Problem to work on
In your copy, leave out the pictures and repeat the entries below exactly.

(Collected data)
╭──

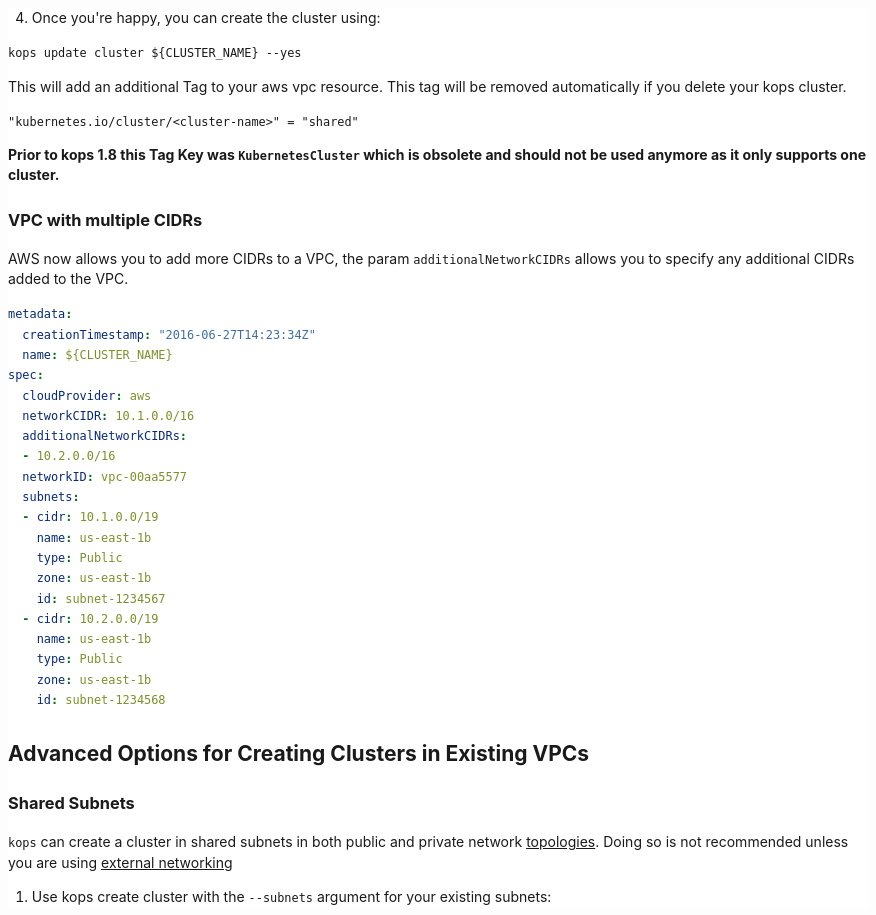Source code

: 4. Once you're happy, you can create the cluster using:

  ```shell
  kops update cluster ${CLUSTER_NAME} --yes
  ```

  This will add an additional Tag to your aws vpc resource. This tag
  will be removed automatically if you delete your kops cluster.

  ```
  "kubernetes.io/cluster/<cluster-name>" = "shared"
  ```

  **Prior to kops 1.8 this Tag Key was `KubernetesCluster` which is obsolete and should
  not be used anymore as it only supports one cluster.**


### VPC with multiple CIDRs

AWS now allows you to add more CIDRs to a VPC, the param `additionalNetworkCIDRs` allows you to specify any additional CIDRs added to the VPC.

```yaml
metadata:
  creationTimestamp: "2016-06-27T14:23:34Z"
  name: ${CLUSTER_NAME}
spec:
  cloudProvider: aws
  networkCIDR: 10.1.0.0/16
  additionalNetworkCIDRs:
  - 10.2.0.0/16
  networkID: vpc-00aa5577
  subnets:
  - cidr: 10.1.0.0/19
    name: us-east-1b
    type: Public
    zone: us-east-1b
    id: subnet-1234567
  - cidr: 10.2.0.0/19
    name: us-east-1b
    type: Public
    zone: us-east-1b
    id: subnet-1234568
```


## Advanced Options for Creating Clusters in Existing VPCs

### Shared Subnets

`kops` can create a cluster in shared subnets in both public and private network [topologies](topology.md). Doing so is not recommended unless you are using [external networking](networking.md#supported-cni-networking)

1. Use kops create cluster with the `--subnets` argument for your existing subnets:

╰──

Problem solution
Source code

: 4. Once you're happy, you can create the cluster using:

  ```shell
  kops update cluster ${CLUSTER_NAME} --yes
  ```

  This will add an additional Tag to your aws vpc resource. This tag
  will be removed automatically if you delete your kops cluster.

  ```
  "kubernetes.io/cluster/<cluster-name>" = "shared"
  ```

  **Prior to kops 1.8 this Tag Key was `KubernetesCluster` which is obsolete and should
  not be used anymore as it only supports one cluster.**


### VPC with multiple CIDRs

AWS now allows you to add more CIDRs to a VPC, the param `additionalNetworkCIDRs` allows you to specify any additional CIDRs added to the VPC.

```yaml
metadata:
  creationTimestamp: "2016-06-27T14:23:34Z"
  name: ${CLUSTER_NAME}
spec:
  cloudProvider: aws
  networkCIDR: 10.1.0.0/16
  additionalNetworkCIDRs:
  - 10.2.0.0/16
  networkID: vpc-00aa5577
  subnets:
  - cidr: 10.1.0.0/19
    name: us-east-1b
    type: Public
    zone: us-east-1b
    id: subnet-1234567
  - cidr: 10.2.0.0/19
    name: us-east-1b
    type: Public
    zone: us-east-1b
    id: subnet-1234568
```


## Advanced Options for Creating Clusters in Existing VPCs

### Shared Subnets

`kops` can create a cluster in shared subnets in both public and private network [topologies](topology.md). Doing so is not recommended unless you are using [external networking](networking.md#supported-cni-networking)

1. Use kops create cluster with the `--subnets` argument for your existing subnets:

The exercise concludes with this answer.